TOUCHSTONE is galloping alone, wrapping me up in it, so that even on days then I have other jobs to do, I get 2000 words in on it. Sometimes writing is like stumbling through a dark attic with a failing flashlight, hard on the shins and inspiring no confidence in the eventual outcome. Then the path ahead opens out and you see that it’s not an attic, it’s an open track, gently curving over easy hills, and someone’s even been so nice as to surface it for you. You break into an easy run and feel like you’re flying.
Of course, often the apparently easy path takes a jog sideways and you’re back in the attic again, cursing and stumbling through the accumulated crap and dust.
But the singleness of mind required to keep the path in focus has its drawbacks. Extensions are taken on filing taxes, debris accumulates first in corners, then on surfaces you need to use all the time. The other day I found I’d driven ten miles without fastening my seat belt, which I don’t think I’ve ever done before in my entire driving life.
Then there’s the peculiar brain things. At this stage I’m often plagued by ditties. Over and over again, a few bars of some really idiotic song moves into my brain and takes it over, as if it’s just got to have something to chew over during the hours I take its word-producing machinery away from it. Every time I wake up at night, the ditty is there. I peel carrots, the ditty visits; fold laundry, I’m clicking my teeth in time to it. At the moment, it’s a stupid country western song I’ve heard perhaps three times in my life about how you should life like you were dying, but it dropped out of the radio the other day (Note to self: never listen to the radio when a first draft is going this way. Or television.) and has moved into my distracted brain like that bug Ricardo Montalban drops into Checkov’s ear in the Star Trek movie, which still grosses my daughter out (Hi, sweetie.)

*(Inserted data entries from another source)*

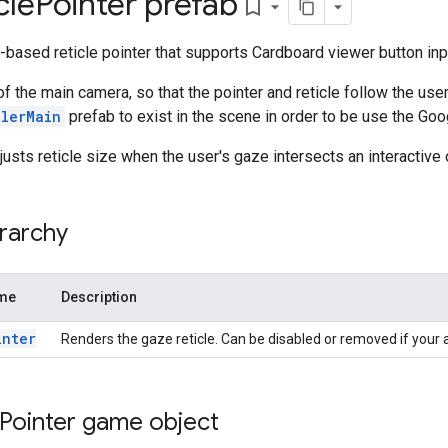
cle
Pointer prefab
bookmark_border
based reticle pointer that supports Cardboard viewer button inp
of the main camera, so that the pointer and reticle follow the use
llerMain
prefab to exist in the scene in order to be use the Go
justs reticle size when the user's gaze intersects an interactive 
rarchy
ame
Description
inter
Renders the gaze reticle. Can be disabled or removed if your a
Pointer game object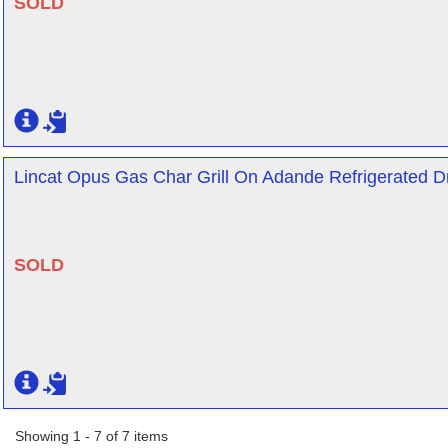
SOLD
Lincat Opus Gas Char Grill On Adande Refrigerated Dr
SOLD
Showing 1 - 7 of 7 items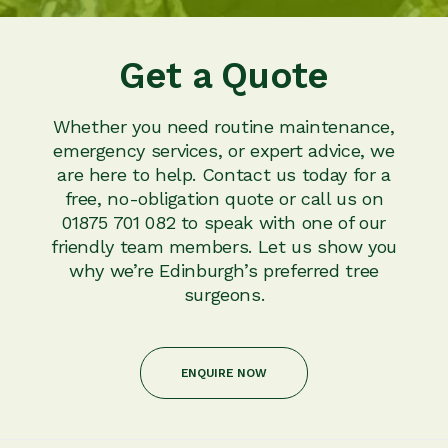
Get a Quote
Whether you need routine maintenance,
emergency services, or expert advice, we
are here to help. Contact us today for a
free, no-obligation quote or call us on
01875 701 082 to speak with one of our
friendly team members. Let us show you
why we’re Edinburgh’s preferred tree
surgeons.
ENQUIRE NOW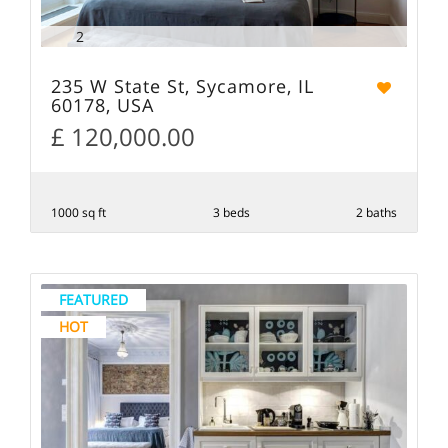
2
235 W State St, Sycamore, IL
60178, USA
£ 120,000.00
1000 sq ft
3 beds
2 baths
FEATURED
HOT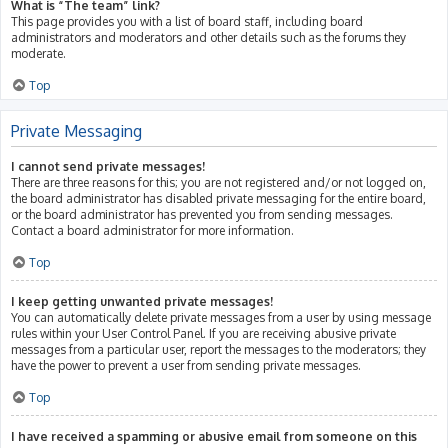
What is “The team” link?
This page provides you with a list of board staff, including board
administrators and moderators and other details such as the forums they
moderate.
Top
Private Messaging
I cannot send private messages!
There are three reasons for this; you are not registered and/or not logged on,
the board administrator has disabled private messaging for the entire board,
or the board administrator has prevented you from sending messages.
Contact a board administrator for more information.
Top
I keep getting unwanted private messages!
You can automatically delete private messages from a user by using message
rules within your User Control Panel. If you are receiving abusive private
messages from a particular user, report the messages to the moderators; they
have the power to prevent a user from sending private messages.
Top
I have received a spamming or abusive email from someone on this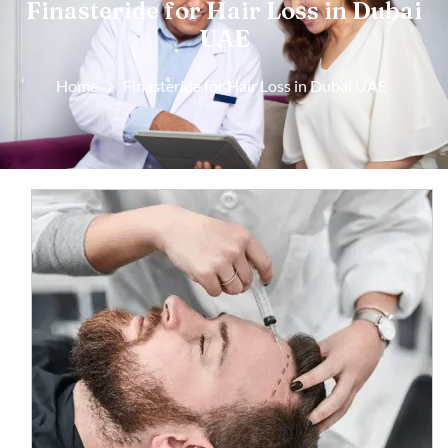
Finasteride for Hair Loss in Dubai
UAE
Home
Finasteride for Hair Loss in Dubai UAE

The only thing I can to is counteract it with another song–Sweet Betsy from Pike works well, something about the relentless beat–and finish the damn book. It’ll go away as soon as I am a multi-dimensional person again.
In the meantime, between March 13th and 18th, the excellent Lynn Viehl over at Paperback Writer discussed ten questions about the publishing business. Any of you interested in the nuts and bolts of being a writer should take a look. Or maybe print it out and pin it to the pocket of your shirt for regular reference.
Just don’t set it to music and send me the results, okay?